3. Aux termes de l'article L. 223-3 du code de la route : " Lorsque l'intéressé est avisé qu'une des infractions entraînant retrait de points a été relevée à son encontre, il est informé des dispositions de l'article L. 223-2, de l'existence d'un traitement automatisé de ces points et de la possibilité pour lui d'exercer le droit d'accès conformément aux articles L. 225-1 à L. 225-9. / Lorsqu'il est fait application de la procédure de l'amende forfaitaire ou de la procédure de composition pénale, l'auteur de l'infraction est informé que le paiement de l'amende ou l'exécution de la composition pénale entraîne le retrait du nombre de points correspondant à l'infraction reprochée, dont la qualification est dûment portée à sa connaissance ; il est également informé de l'existence d'un traitement automatisé de ces points et de la possibilité pour lui d'exercer le droit d'accès. () ". L'article R. 223-3 de ce code dispose que : " I.- Lors de la constatation d'une infraction entraînant retrait de points, l'auteur de celle-ci est informé qu'il encourt un retrait de points si la réalité de l'infraction est établie dans les conditions définies à l'article L. 223-1. / II.-Il est informé également de l'existence d'un traitement automatisé des retraits et reconstitutions de points et de la possibilité pour lui d'accéder aux informations le concernant.
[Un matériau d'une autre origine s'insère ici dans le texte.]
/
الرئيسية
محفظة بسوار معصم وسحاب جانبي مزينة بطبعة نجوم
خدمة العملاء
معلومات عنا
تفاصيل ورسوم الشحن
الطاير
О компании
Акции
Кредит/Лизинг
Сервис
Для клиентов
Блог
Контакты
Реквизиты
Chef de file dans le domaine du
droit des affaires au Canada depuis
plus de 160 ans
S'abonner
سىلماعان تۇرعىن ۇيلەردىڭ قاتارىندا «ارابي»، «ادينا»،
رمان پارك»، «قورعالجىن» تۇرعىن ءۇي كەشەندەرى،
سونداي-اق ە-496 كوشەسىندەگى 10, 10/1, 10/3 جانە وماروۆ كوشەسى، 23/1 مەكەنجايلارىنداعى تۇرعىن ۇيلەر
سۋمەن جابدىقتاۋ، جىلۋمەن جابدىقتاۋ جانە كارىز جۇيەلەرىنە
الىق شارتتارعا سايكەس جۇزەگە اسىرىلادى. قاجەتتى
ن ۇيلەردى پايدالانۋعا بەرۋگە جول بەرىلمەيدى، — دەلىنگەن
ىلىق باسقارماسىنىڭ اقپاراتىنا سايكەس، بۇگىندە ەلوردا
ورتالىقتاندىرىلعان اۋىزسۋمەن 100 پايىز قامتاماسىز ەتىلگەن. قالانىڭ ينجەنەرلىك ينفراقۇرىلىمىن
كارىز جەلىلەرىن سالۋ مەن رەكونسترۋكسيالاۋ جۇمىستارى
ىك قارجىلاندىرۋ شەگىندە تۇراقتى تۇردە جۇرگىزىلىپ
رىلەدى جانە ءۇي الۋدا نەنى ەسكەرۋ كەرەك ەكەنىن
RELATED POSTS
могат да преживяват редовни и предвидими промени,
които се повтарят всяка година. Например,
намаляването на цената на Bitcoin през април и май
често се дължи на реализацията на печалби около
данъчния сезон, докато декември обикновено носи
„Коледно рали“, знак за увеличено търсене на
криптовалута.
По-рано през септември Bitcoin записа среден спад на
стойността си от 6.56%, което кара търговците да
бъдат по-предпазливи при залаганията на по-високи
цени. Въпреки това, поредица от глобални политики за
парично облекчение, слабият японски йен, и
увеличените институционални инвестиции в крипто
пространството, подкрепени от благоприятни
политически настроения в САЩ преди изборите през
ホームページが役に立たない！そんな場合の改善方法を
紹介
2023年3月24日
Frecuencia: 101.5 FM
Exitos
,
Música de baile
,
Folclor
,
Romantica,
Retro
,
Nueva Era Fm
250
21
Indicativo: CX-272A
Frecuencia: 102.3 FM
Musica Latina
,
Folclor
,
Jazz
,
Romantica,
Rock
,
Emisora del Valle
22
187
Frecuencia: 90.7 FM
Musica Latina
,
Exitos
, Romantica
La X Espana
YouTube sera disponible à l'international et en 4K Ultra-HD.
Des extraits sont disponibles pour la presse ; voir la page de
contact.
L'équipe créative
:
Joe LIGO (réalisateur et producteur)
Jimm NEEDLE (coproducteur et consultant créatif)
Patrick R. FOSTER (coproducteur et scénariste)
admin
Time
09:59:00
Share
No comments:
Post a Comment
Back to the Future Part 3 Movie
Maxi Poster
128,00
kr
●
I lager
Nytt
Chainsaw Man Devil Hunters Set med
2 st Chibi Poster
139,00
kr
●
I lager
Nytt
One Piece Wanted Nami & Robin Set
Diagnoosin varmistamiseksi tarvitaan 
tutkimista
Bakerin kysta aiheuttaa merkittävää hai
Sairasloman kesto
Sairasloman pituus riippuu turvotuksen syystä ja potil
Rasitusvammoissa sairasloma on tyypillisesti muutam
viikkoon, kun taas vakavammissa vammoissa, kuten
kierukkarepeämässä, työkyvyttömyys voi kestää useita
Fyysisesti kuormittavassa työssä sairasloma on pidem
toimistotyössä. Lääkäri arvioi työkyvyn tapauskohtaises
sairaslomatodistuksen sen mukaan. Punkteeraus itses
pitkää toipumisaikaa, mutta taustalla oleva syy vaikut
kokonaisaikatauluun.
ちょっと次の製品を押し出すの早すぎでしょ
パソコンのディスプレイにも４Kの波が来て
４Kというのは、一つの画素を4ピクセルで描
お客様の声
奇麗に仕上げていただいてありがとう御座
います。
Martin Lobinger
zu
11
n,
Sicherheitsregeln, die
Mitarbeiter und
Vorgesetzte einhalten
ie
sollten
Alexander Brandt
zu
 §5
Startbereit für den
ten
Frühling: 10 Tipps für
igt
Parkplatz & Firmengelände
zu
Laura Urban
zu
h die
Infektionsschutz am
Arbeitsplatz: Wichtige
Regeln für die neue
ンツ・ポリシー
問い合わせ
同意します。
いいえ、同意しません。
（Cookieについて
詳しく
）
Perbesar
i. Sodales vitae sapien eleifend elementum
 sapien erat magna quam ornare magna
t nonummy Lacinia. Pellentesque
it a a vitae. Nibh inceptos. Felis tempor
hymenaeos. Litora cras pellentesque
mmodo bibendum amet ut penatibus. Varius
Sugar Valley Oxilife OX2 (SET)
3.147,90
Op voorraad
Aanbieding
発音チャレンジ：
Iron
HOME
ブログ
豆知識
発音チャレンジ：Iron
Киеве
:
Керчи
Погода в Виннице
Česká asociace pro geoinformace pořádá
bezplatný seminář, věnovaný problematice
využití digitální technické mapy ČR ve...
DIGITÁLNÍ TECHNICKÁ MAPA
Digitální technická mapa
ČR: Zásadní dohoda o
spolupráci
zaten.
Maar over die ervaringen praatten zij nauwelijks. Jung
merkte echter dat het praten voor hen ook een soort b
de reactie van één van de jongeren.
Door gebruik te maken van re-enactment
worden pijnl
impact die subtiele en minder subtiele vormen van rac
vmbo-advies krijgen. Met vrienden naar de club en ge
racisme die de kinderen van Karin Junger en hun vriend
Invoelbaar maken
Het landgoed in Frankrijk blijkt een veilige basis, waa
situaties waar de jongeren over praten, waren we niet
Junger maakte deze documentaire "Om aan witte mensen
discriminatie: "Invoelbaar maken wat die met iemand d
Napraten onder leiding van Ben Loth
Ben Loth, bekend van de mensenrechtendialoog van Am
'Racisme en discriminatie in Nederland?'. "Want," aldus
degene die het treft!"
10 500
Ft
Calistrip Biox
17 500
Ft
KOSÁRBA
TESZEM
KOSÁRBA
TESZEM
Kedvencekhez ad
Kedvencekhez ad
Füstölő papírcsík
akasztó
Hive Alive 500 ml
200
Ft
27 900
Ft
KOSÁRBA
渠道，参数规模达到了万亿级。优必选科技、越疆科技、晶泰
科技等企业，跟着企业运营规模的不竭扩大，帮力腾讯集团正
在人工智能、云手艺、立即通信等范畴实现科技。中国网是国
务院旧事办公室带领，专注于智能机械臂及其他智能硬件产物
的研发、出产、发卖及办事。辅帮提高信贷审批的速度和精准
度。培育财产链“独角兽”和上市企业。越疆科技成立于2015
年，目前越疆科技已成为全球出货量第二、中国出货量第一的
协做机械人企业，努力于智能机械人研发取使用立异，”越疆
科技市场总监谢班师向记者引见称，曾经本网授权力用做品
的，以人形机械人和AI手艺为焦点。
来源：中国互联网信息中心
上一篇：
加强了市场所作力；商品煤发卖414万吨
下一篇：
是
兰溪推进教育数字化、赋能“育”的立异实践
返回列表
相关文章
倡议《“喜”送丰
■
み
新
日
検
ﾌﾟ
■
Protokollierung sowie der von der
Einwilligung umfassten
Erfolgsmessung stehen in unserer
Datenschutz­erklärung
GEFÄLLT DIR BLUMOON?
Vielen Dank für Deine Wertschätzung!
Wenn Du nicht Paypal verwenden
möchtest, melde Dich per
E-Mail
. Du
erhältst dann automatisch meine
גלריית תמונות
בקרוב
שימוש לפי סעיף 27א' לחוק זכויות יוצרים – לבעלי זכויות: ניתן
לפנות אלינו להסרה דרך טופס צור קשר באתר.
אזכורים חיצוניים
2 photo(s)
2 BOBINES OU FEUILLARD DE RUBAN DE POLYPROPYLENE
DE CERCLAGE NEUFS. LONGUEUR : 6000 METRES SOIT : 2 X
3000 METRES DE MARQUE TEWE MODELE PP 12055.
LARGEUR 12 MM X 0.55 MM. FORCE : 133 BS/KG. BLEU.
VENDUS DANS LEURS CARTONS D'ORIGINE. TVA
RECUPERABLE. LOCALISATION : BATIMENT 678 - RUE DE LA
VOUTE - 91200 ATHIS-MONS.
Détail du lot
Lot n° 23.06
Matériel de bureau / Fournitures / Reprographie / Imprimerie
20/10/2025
Ces mentions figurent sur le document qui lui est remis ou adressé par le service verbalisateur. Le droit d'accès aux informations ci-dessus mentionnées s'exerce dans les conditions fixées par les articles L. 225-1 à L. 225-9. () ".

4. La délivrance, au titulaire du permis de conduire à l'encontre duquel est relevée une infraction donnant lieu à retrait de points, de l'information prévue aux articles L. 223-3 et R. 223-3 du code de la route constitue une garantie essentielle donnée à l'auteur de l'infraction pour lui permettre, avant d'en reconnaître la réalité par le paiement d'une amende forfaitaire ou l'exécution d'une composition pénale, d'en mesurer les conséquences sur la validité de son permis et éventuellement d'en contester la réalité devant le juge pénal. Elle revêt le caractère d'une formalité substantielle et conditionne la régularité de la procédure au terme de laquelle le retrait de points est décidé.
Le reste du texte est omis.